In a further unusual move by the Irish regulator — which only looks set to crank up criticism of its friction-generating approach to GDPR enforcement — the DPC has announced it’s launching an annulment action against certain “jurisdictional” elements of the EDPB decision.
It told TechCrunch it’s not seeking to annul the Board’s decision on the consent vs contractual necessity issue. Rather it claims it’s unhappy about other elements of the direction the Board issued, via the GDPR Article 65 dispute resolution process, and is accusing the steering body of overreaching its jurisdiction.
This action appears to have been instigated because the Board’s binding decision also directs the DPC to conduct what the Irish regulator couches as “a fresh investigation that would span all of Facebook and Instagram’s data processing operations and would examine special categories of personal data that may or may not be processed in the context of those operations”.
Such an investigation — were it to actually take place — could really drive a stake through the heart of Meta’s privacy-sucking business model in the EU, where legal experts have been warning for years the tech giant’s consent-less tracking and profiling of citizens is in breach of the bloc’s legal framework on data protection.
So it’s certainly interesting that the DPC is keen to avoid having to open a wide-ranging investigation of Meta’s data handling on the EDPB’s instruction.

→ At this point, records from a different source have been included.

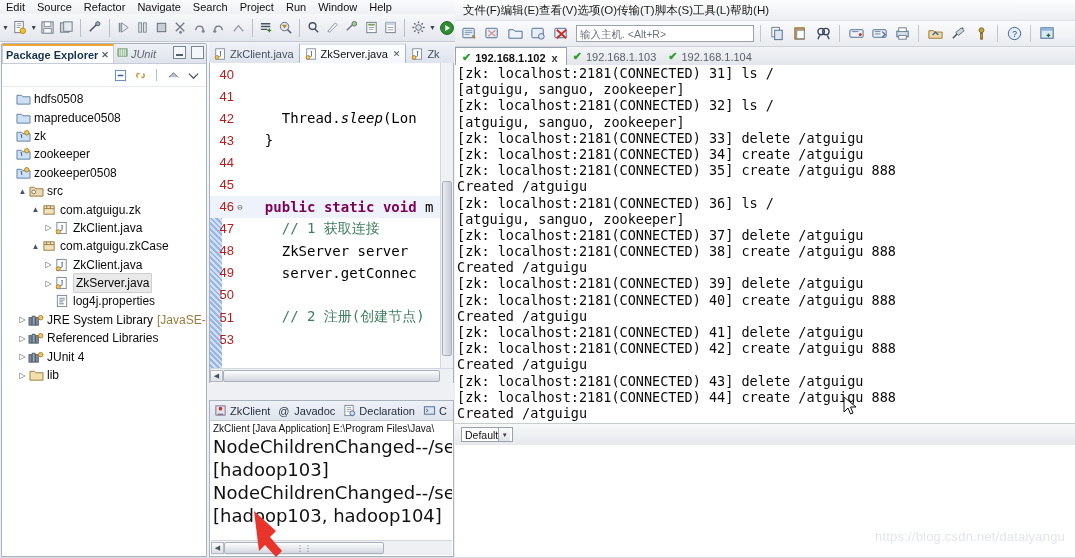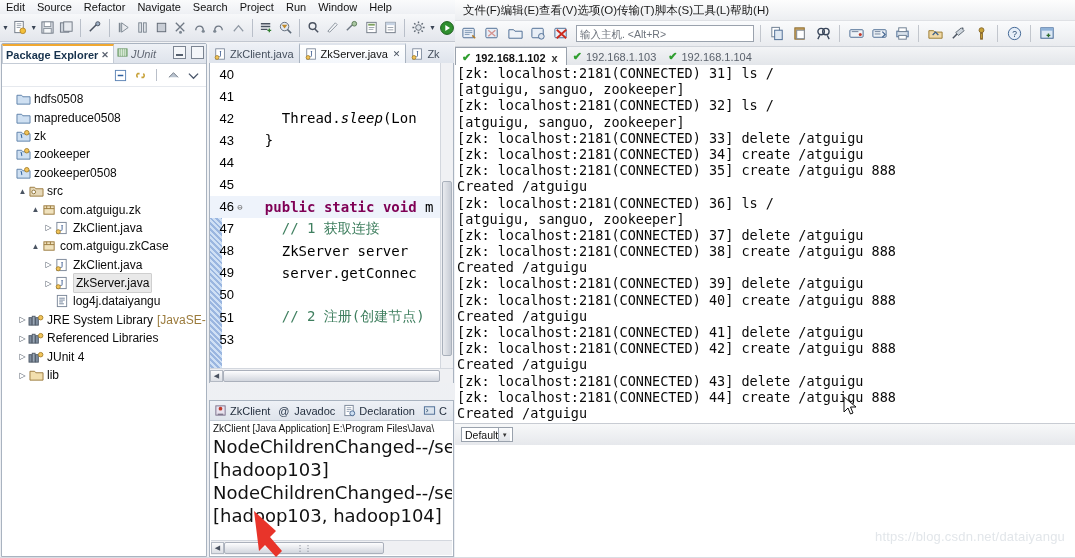--- a/index.html
+++ b/index.html
@@ -88,7 +88,7 @@
   }
   .codearea{position:absolute;left:0;top:0;right:12px;bottom:14px;overflow:hidden;}
   .cline{height:22.1px;display:flex;align-items:center;font-family:"DejaVu Sans Mono",monospace;font-size:14px;white-space:pre;}
-  .cline .gut{width:24px;flex:0 0 24px;text-align:right;padding-right:2px;color:#000000;font-family:"Liberation Sans",sans-serif;font-size:13px;}
+  .cline .gut{width:24px;flex:0 0 24px;text-align:right;padding-right:2px;color:#b91c1c;font-family:"Liberation Sans",sans-serif;font-size:13px;}
   .cline .mark{width:8px;flex:0 0 8px;color:#666;font-size:9px;text-align:center;}
   .cline .src{padding-left:4px;}
   .cline.hl{background:#eef3fb;}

Its PR states that the decisions it’s announced today “naturally do not include reference to fresh investigations of all Facebook and Instagram data processing operations that were directed by the EDPB in its binding decisions” — with the regulator explaining its objection thusly:
The EDPB does not have a general supervision role akin to national courts in respect of national independent authorities and it is not open to the EDPB to instruct and direct an authority to engage in open-ended and speculative investigation. The direction is then problematic in jurisdictional terms, and does not appear consistent with the structure of the cooperation and consistency arrangements laid down by the GDPR. To the extent that the direction may involve an overreach on the part of the EDPB, the DPC considers it appropriate that it would bring an action for annulment before the Court of Justice of the EU in order to seek the setting aside of the EDPB’s directions.
It remains to be seen what the EU’s General Court will make of the DPC’s complaint.
However a legal challenge by WhatsApp to an earlier EDPB binding decision on a separate GDPR inquiry — which also substantially dialled up the level of enforcement it would have faced from an earlier DPC draft decision — was ruled inadmissible by the court last month.